### Your objective:
Return the lines below exactly as they appear, please, starting with the first and ending with the one that contains "left ankle: (136, 132)".

### Data shown:
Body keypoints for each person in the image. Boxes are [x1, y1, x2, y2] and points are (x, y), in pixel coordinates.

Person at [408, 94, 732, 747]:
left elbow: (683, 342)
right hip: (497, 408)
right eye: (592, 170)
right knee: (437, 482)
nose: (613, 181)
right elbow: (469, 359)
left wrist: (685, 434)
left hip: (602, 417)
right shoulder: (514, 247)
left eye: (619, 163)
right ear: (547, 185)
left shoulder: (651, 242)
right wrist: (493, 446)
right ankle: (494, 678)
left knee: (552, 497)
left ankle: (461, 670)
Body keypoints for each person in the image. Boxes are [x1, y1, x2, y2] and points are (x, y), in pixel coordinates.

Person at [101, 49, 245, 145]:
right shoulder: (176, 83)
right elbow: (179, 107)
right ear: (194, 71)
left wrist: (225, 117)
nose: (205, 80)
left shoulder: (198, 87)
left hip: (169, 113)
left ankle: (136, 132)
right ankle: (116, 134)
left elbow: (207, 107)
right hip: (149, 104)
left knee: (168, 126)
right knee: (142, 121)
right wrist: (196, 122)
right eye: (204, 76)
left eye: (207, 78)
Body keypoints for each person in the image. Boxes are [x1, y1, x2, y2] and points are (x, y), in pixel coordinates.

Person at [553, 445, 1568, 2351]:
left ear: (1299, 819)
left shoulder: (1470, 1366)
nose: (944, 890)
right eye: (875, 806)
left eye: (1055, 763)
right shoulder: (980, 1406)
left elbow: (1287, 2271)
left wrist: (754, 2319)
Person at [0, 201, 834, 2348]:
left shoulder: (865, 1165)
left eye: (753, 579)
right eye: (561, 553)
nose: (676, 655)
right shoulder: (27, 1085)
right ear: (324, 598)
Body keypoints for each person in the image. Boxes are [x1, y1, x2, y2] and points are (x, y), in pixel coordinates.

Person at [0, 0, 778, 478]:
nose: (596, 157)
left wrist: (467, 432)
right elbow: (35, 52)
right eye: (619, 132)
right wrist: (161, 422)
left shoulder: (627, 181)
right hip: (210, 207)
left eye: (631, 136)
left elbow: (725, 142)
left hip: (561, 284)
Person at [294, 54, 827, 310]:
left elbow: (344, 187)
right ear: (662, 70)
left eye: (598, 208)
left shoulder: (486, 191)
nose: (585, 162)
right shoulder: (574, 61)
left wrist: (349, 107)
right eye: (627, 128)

### Expected answer:
Body keypoints for each person in the image. Boxes are [x1, y1, x2, y2] and points are (x, y), in pixel coordinates.

Person at [408, 94, 732, 747]:
left elbow: (683, 342)
right hip: (497, 408)
right eye: (592, 170)
right knee: (437, 482)
nose: (613, 181)
right elbow: (469, 359)
left wrist: (685, 434)
left hip: (602, 417)
right shoulder: (514, 247)
left eye: (619, 163)
right ear: (547, 185)
left shoulder: (651, 242)
right wrist: (493, 446)
right ankle: (494, 678)
left knee: (552, 497)
left ankle: (461, 670)
Body keypoints for each person in the image. Boxes are [x1, y1, x2, y2] and points are (x, y), in pixel coordinates.

Person at [101, 49, 245, 145]:
right shoulder: (176, 83)
right elbow: (179, 107)
right ear: (194, 71)
left wrist: (225, 117)
nose: (205, 80)
left shoulder: (198, 87)
left hip: (169, 113)
left ankle: (136, 132)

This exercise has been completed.